Dito isto, ou seja reconhecendo a importância “sistémica” do PCP na viabilidade de uma solução do tipo “geringonça”, analisemos agora a insistência do PCP na realização do seu Congresso. Já se percebeu que, sem embargo da organização rigorosa e disciplinada com todos os pormenores para público ver o cumprimento de regras sanitárias, o PCP terá tido perdas que podem ser severas do ponto de vista da perceção pública sobre a inconveniência do Congresso. Falaram alguns em suicídio político. Em meu entender. É antes um risco calculado numa trajetória de algum declínio. Primeiro, porque era necessário transmitir aos militantes a “batalha” orçamental e os ganhos de negociação tão pícara. Segundo, porque o ritual ainda é tudo no PCP e, convenhamos, o virtual não transporta consigo essa força de ritual. Terceiro, porque era necessário marcar terreno para o seu candidato João Ferreira e sobretudo definir a posição crítica em relação a Marcelo, minimizando estragos de uma votação que pode ser perturbadoramente baixa apesar da energia e consistência do candidato. Só no ambiente de um congresso é que tem sentido e repercussão afirmar-se como “espinha na garganta do capitalismo” que nos faz recuar no tempo aos períodos mais conturbados do PREC.

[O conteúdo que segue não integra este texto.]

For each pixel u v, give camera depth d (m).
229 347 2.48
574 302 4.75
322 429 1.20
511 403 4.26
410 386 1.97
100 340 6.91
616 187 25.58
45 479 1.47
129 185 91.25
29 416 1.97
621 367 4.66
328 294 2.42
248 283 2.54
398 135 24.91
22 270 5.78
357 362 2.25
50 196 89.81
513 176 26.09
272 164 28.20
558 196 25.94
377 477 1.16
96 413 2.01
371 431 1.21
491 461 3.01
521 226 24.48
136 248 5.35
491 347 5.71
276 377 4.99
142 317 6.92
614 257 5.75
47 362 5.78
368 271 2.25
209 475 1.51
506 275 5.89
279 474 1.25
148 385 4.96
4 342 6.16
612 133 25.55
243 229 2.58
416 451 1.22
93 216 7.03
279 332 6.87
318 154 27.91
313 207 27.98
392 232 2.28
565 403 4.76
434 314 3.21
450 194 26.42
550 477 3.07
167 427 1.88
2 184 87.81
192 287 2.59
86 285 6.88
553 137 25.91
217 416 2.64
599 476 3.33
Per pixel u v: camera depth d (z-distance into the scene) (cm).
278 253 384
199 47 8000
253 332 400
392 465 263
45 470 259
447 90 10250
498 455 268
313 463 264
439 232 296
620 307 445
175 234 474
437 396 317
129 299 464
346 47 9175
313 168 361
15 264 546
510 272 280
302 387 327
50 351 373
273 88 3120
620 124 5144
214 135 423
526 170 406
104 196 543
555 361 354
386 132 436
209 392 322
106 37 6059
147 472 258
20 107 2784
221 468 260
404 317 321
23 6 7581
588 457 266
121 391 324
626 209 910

Percebe-se que o PCP prepara o rejuvenescimento da sua liderança. Mas o seu problema central não é esse, mas antes o do rejuvenescimento do seu eleitorado. Os tempos serão difíceis e Presidenciais e autárquicas serão testes duros e que podem mitigar ou cavar a ideia de declínio. Por isso, não seria o virtual ou um adiamento que preparariam a militância para esses tempos difíceis. O partido mediu seguramente os custos da sua insistência. Mas estou seguro que os terá avaliado abaixo dos benefícios internos que essa insistência terá transmitido à militância.